Parents and teachers scrambling to adapt to new COVID-19 health and safety protocols for learning outdoors can relax.
With as little as a pair of rubber boots, a rain poncho and a keen eye for observation, classes can begin on the school grounds as soon as school resumes next week.
Of course, there will be challenges with supervision, calming fears of those not used to being outside, physical distancing and, of course, the weather.
But outdoor education is not new in School District 43 and there are plenty of successful examples.
Over the years, dozens of programs have evolved, from the COAST outdoor education programs at Gleneagle to Indigenous-based education programs at Suwa’lkh, in Coquitlam, where a horticulture and nature classroom was started.
There have also been school food gardens for elementary children, where they learn to plant and grow vegetables and a project-based nature learning for middle school aged students, where they test water and chart creek systems. Among secondary schools, the Centennial salmon program in Coquitlam has taught generations of kids the importance of salmon and how to run a fish hatchery, while at Riverside secondary in Port Coquitlam, kids could learn about the environment through fly fishing.
So what’s different now?
With COVID-19 causing concerns about the spread of the coronavirus, the outdoors is now seen as a convenient place to set up a class, not just for special projects but for math and English, too.
Reinforced by a letter from Superintendent Patricia Gartland, more children may be doing at least some of their learning outdoors, a development a retired educator with years of teaching outdoors says will be good for kids.
“The outside is stimulating, varied, interesting and exciting,” said Ruth Foster, who created the Centennial salmon project with fellow teacher Rod MacVicar. “Nature provides everything no props are needed.”
The list of education opportunities is long and takes but a little bit of imagination. For little ones, that could mean observation games, where they look for colours and shapes and build their vocabulary, whereas for older students, the outdoors offers opportunities to measure objects and do hands-on science experiments.
There are also plenty of resources available for teachers and numerous books extolling the benefits of children being outside, such as Vitamin N and Last Child in the Woods, Saving Our Children from Nature Deficit Disorder by Richard Louv.
There are dozens of ways to teach B.C.’s curriculum while in the outdoors, like nature journaling, where students write their observations on clipboards with plastic sheets, and science observation, such as examining the world through a magnifying glass and coming up with hypotheses and science experiments.
“When you magnify something and start to observe it closely, you can begin to answer questions about what does it remind you of?” Foster said.

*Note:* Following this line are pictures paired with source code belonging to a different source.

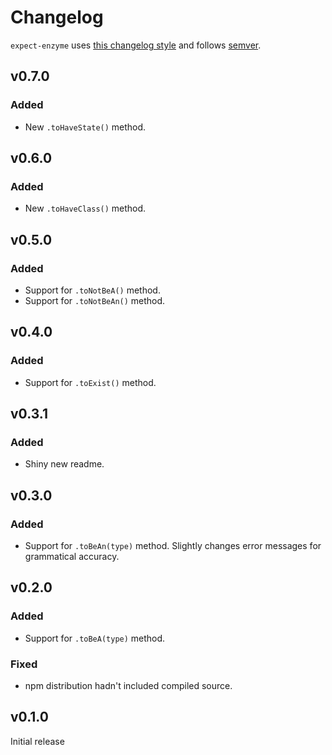 # Changelog
`expect-enzyme` uses [this changelog style](http://keepachangelog.com/en/0.3.0/) and follows [semver](http://semver.org/).

## v0.7.0
### Added
- New `.toHaveState()` method.

## v0.6.0
### Added
- New `.toHaveClass()` method.

## v0.5.0
### Added
- Support for `.toNotBeA()` method.
- Support for `.toNotBeAn()` method.

## v0.4.0
### Added
- Support for `.toExist()` method.

## v0.3.1
### Added
- Shiny new readme.

## v0.3.0
### Added
- Support for `.toBeAn(type)` method. Slightly changes error messages for grammatical accuracy.

## v0.2.0
### Added
- Support for `.toBeA(type)` method.

### Fixed
- npm distribution hadn't included compiled source.

## v0.1.0
Initial release
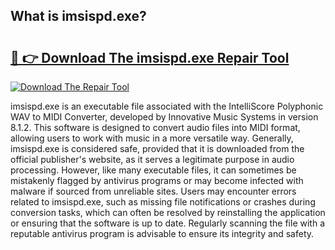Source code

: ## What is imsispd.exe? 

# <h2><a href="https://exedetect.com/download.php?imsispd.exe">🔗 👉 Download The imsispd.exe Repair Tool</a></h2>

[![Download The Repair Tool](https://exedetect.com/download-button.jpg)](https://exedetect.com/download.php?imsispd.exe)

imsispd.exe is an executable file associated with the IntelliScore Polyphonic WAV to MIDI Converter, developed by Innovative Music Systems in version 8.1.2. This software is designed to convert audio files into MIDI format, allowing users to work with music in a more versatile way. Generally, imsispd.exe is considered safe, provided that it is downloaded from the official publisher's website, as it serves a legitimate purpose in audio processing. However, like many executable files, it can sometimes be mistakenly flagged by antivirus programs or may become infected with malware if sourced from unreliable sites. Users may encounter errors related to imsispd.exe, such as missing file notifications or crashes during conversion tasks, which can often be resolved by reinstalling the application or ensuring that the software is up to date. Regularly scanning the file with a reputable antivirus program is advisable to ensure its integrity and safety.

And while First Nations teachings are now part of the curriculum, the outdoors is an ideal way for students to learn about Indigenous teachings, as well, there are many useful apps, such as the iNaturalist app that turns students into citizen scientists when they plug in their observations and data.

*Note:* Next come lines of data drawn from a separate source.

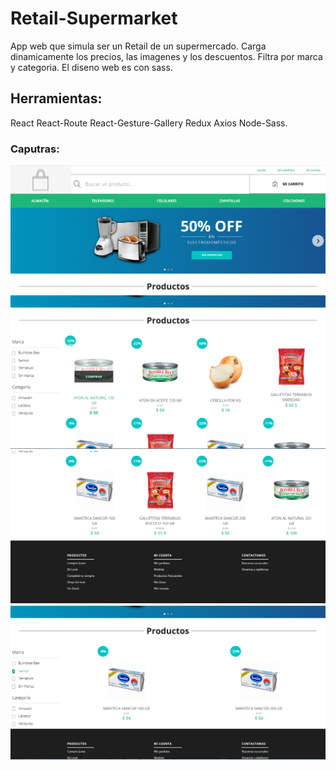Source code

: # Retail-Supermarket

App web que simula ser un Retail de un supermercado. Carga dinamicamente los precios, las imagenes y los descuentos. 
Filtra por marca y categoria. El diseno web es con sass.

## Herramientas:

React React-Route React-Gesture-Gallery Redux Axios Node-Sass.

### Caputras:

![](/capturas/home-uno.png)
![](/capturas/home-dos.png)
![](/capturas/home-tres.png)
![](/capturas/filtro.png)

You can also use iNaturalist to learn about every plant, animal and insect in the Tri-Cities.
But while using the outdoors as a classroom is not new, Foster admits there are challenges and not all teachers may be comfortable, or have the support, to supervise a large classroom of children in a forest, for example.
Foster says her Port Moody-based Burrard Inlet Marine Enhancement Society can also help schools with outdoor education through programs being offered at Mossom Creek Hatchery and Education Centre, in a hoped-for partnership with School District 43.
Parents, meanwhile, will want to ensure their students go to school with proper rain boots and Parent Advisory Councils may want to provide $5 ponchos for everyone. Large tents, with heaters, could even be erected on school grounds with money that could be made available to districts by the province for COVID-19-impacted education.
It’s also important for people get behind the idea of school being held outdoors, said Foster. For example, she said it’s a myth that children will catch a cold from just being outside, and where possible, parents as well as teachers should be partners in the endeavour as students begin to do more of their learning in nature.
“Kids who have grown up in cities here and elsewhere, and in particular new Canadians, may have fears that need to be addressed,” Foster acknowledged. But she said teachers don’t need to be experts, rather they just need to take that first step in the outdoors to begin to create an outdoor classroom.
“They can explore and learn together with their students,” Foster said.